Today’s Fed announcement wasn’t appreciably different than most economists, traders, and armchair analysts expected. They confirmed the inception of the balance sheet normalization plan. They referenced temporary impacts from hurricanes. They didn’t get overly-optimistic about the economy or inflation.

But markets didn’t put their trading pants on today thinking about how the Fed announcement would read. Traders wanted to see THE DOTS (a reference to the “dot plot” the Fed uses to convey its quarterly update to rate hike expectations.

Based on the past 2 months of fairly dovish Fed speeches, lackluster inflation data, downgraded growth forecasts, and various non-data-related risks for the economy, market participants figured the Fed would cool its jets compared to June’s rate hike outlook.
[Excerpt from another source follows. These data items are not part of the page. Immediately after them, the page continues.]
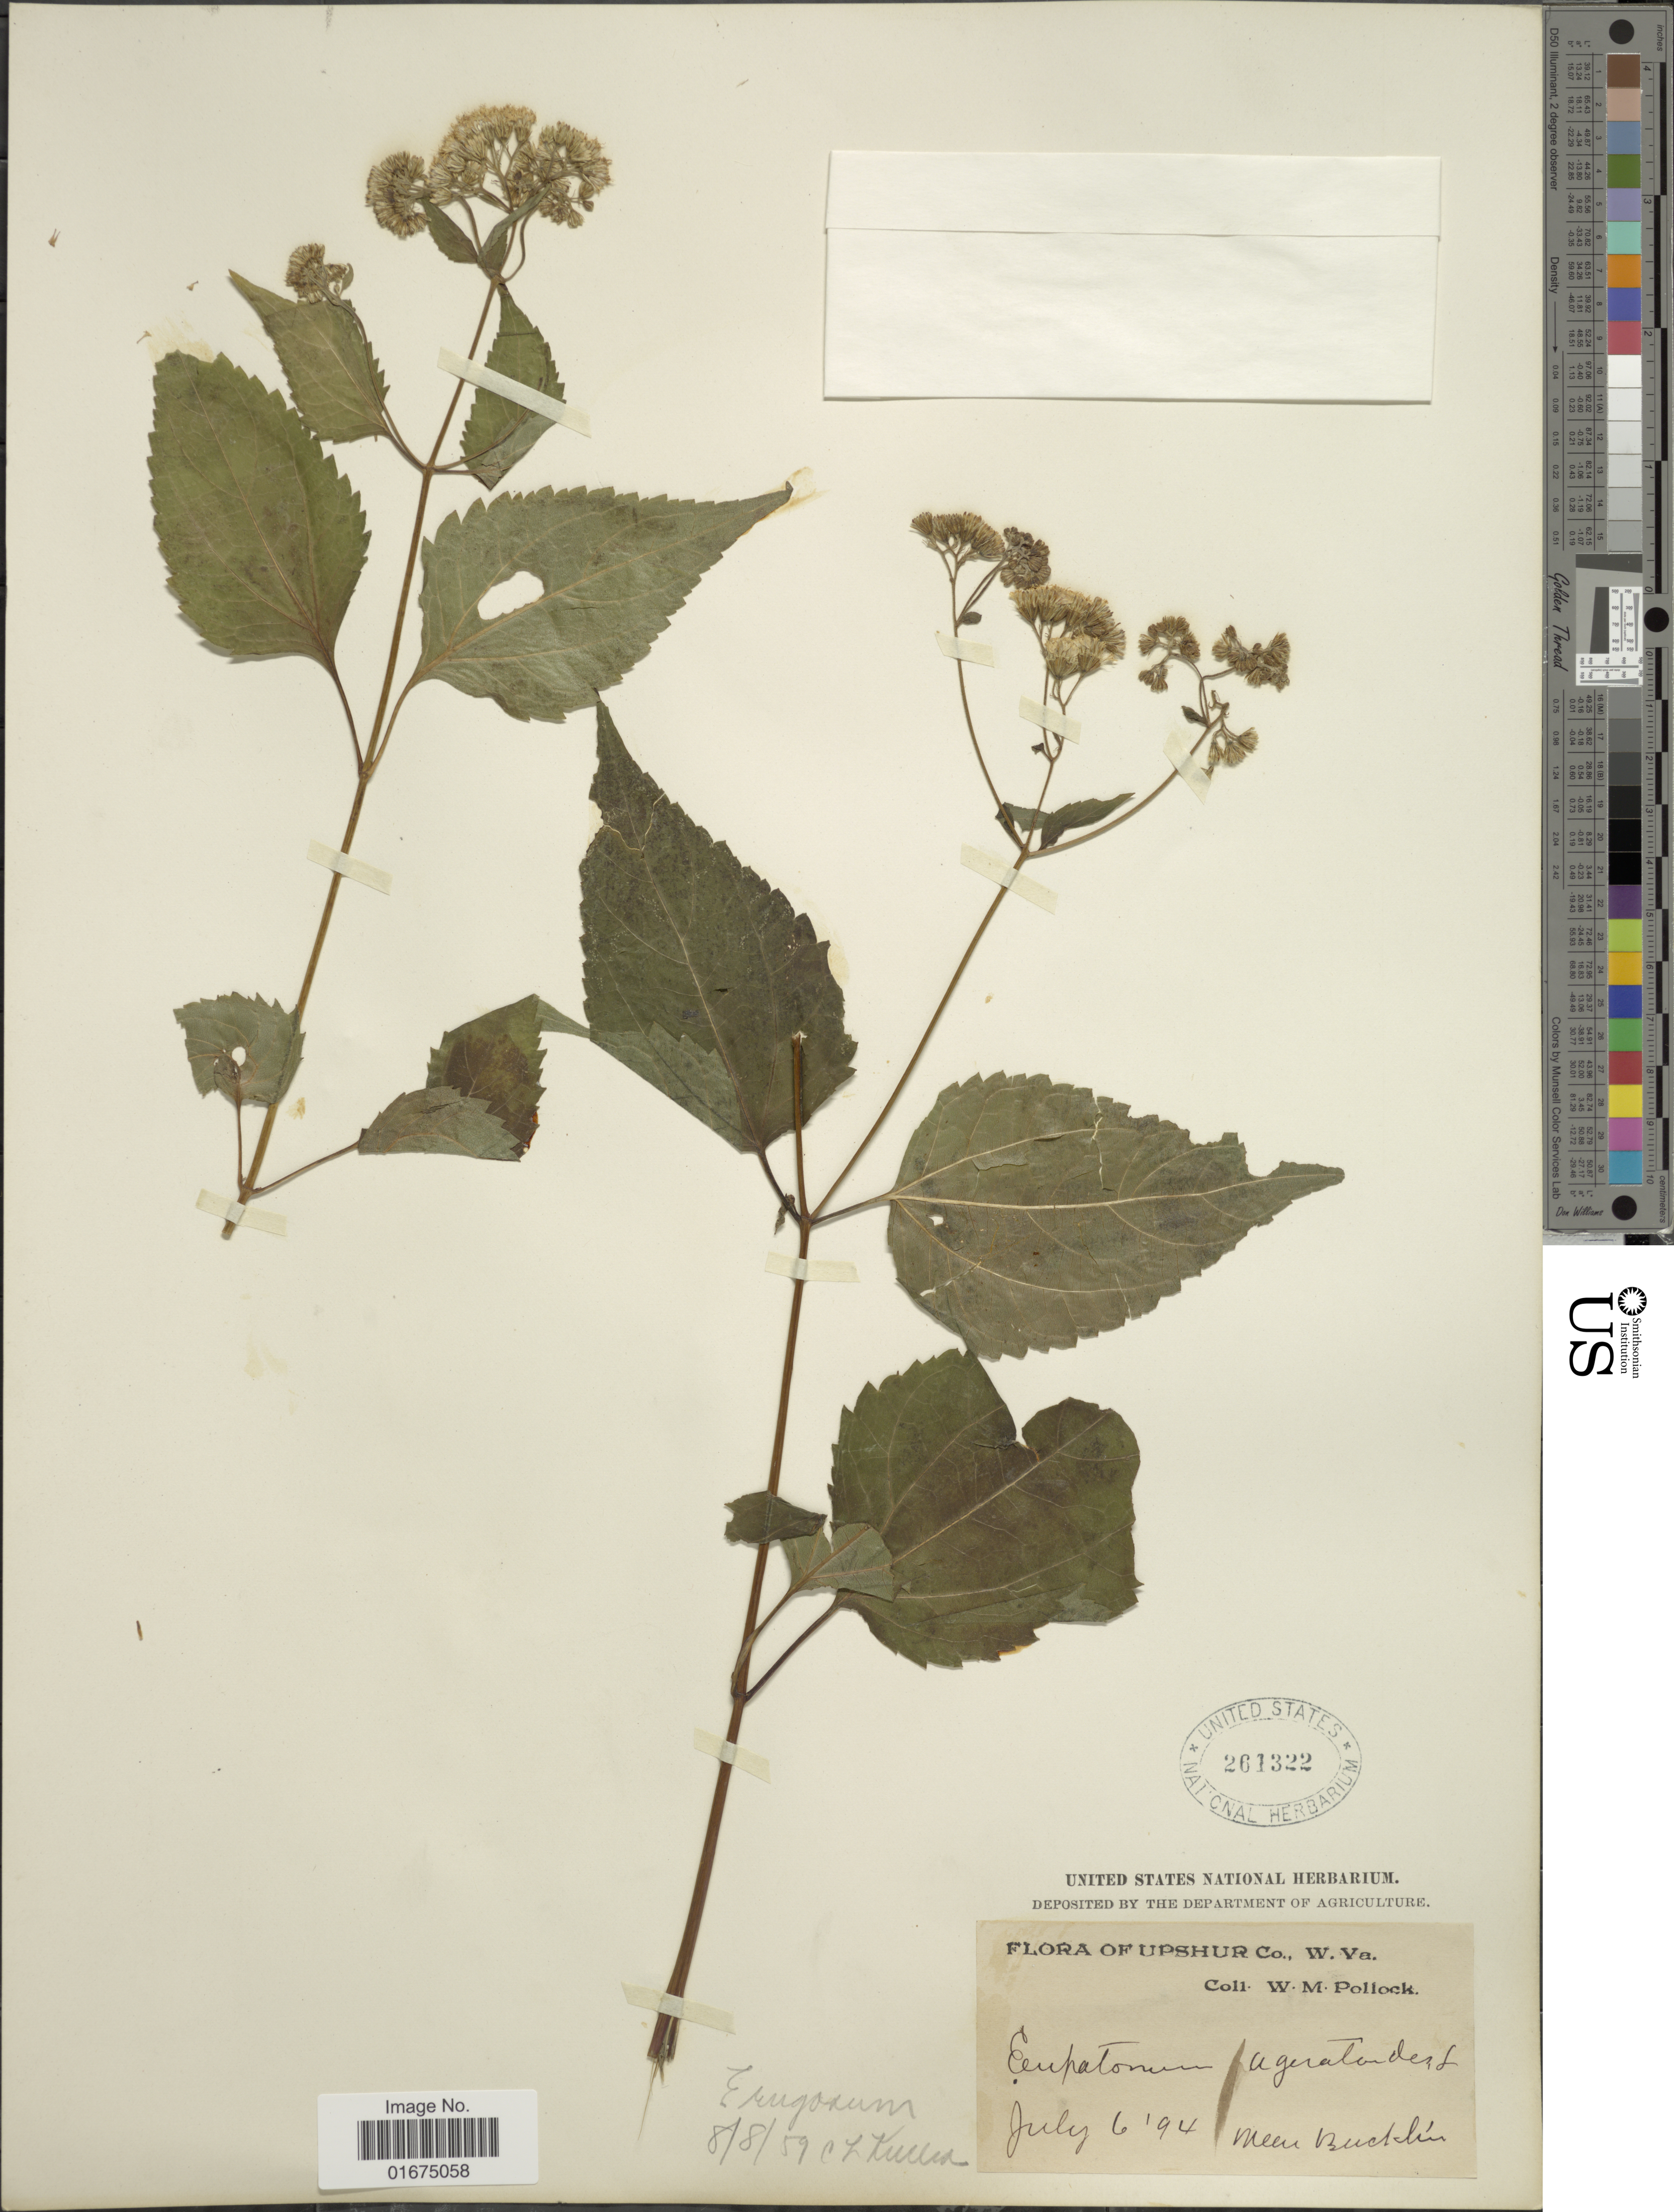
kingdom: Plantae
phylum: Tracheophyta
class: Magnoliopsida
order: Asterales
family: Asteraceae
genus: Ageratina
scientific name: Ageratina altissima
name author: (L.) R.M. King & H. Rob.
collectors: W. M. Pollock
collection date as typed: Transcribed d/m/y: 6/7/94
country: United States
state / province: West Virginia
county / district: Upshur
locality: near Bucklin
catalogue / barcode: US 261322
While the outlook was a bit less aggressive, the consensus among traders is that the Fed didn’t cool their jets nearly as much as expected.

The reaction was swift, even if it wasn’t exceptionally huge. Fed funds futures spiked, shifting a 50/50 outlook for a December rate hike to 72% in short order. Treasuries and MBS followed the rate hike expectations. End of story.

Is this a last hurrah for September’s ugly little correction? I think there’s a bigger risk that today’s Fed events keep the ugliness intact. Bond buyers obviously weren’t thrilled to see the 2.28% technical level in 10yr yields, so they may be holding out for a lower-priced (read: “higher yield”) entry point, perhaps somewhere in the 2.3’s. A lot depends on what overseas markets do with the news tonight and early tomorrow morning.